W trzeci set Stal weszła bardzo źle. Mimo czasu dla drużyny przegrywała 2-7. Przewaga się tylko powiększała. Zrobiło się 6-13 i trener Stelmach wziął drugi czas. Nysianie zmniejszyli stratę na chwilę do 5 punktów. Przy 11-17 Krzysztof Stelmach wpuścił już rezerwę: Szczurka na rozegraniu i Ben Tarę na atak. Set zakończył się przegraną Nysian do 21.
Czwarty set był wyrównany do stanu 10-10. Wówczas Bartman padł na parkiet, ale po szybkich zabiegach stanął na nogi, nie podniosła się już drużyna. GKS zdobył siedem punktów przewagi, a seta zakończył do 18.
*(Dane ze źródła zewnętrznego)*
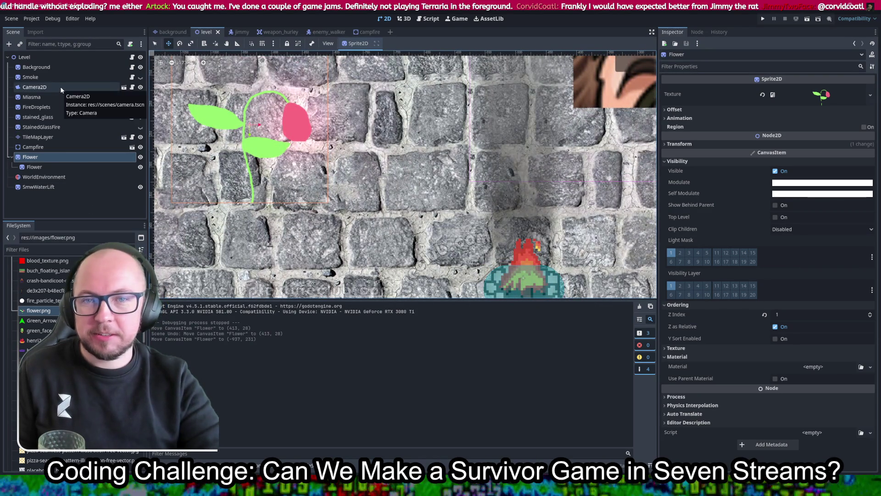
{"action": "left_click", "coordinate": [140, 77]}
Tie-break wyrównany. Petardy na zagrywce Stali, dobrze przyjmowali katowiczanie. A na ataku nie zawodził Jarosz. Blok Stali nie nadążał, i fatalny błąd przy piłce meczowej sprawił, ze Stal tie-breaka przegrała do 12, a cały mecz 2-3
MVP: Jakub Jarosz
GKS Katowice – Stal Nysa 3:2
(23:25. 20:25. 25:21, 25:18, 15:12)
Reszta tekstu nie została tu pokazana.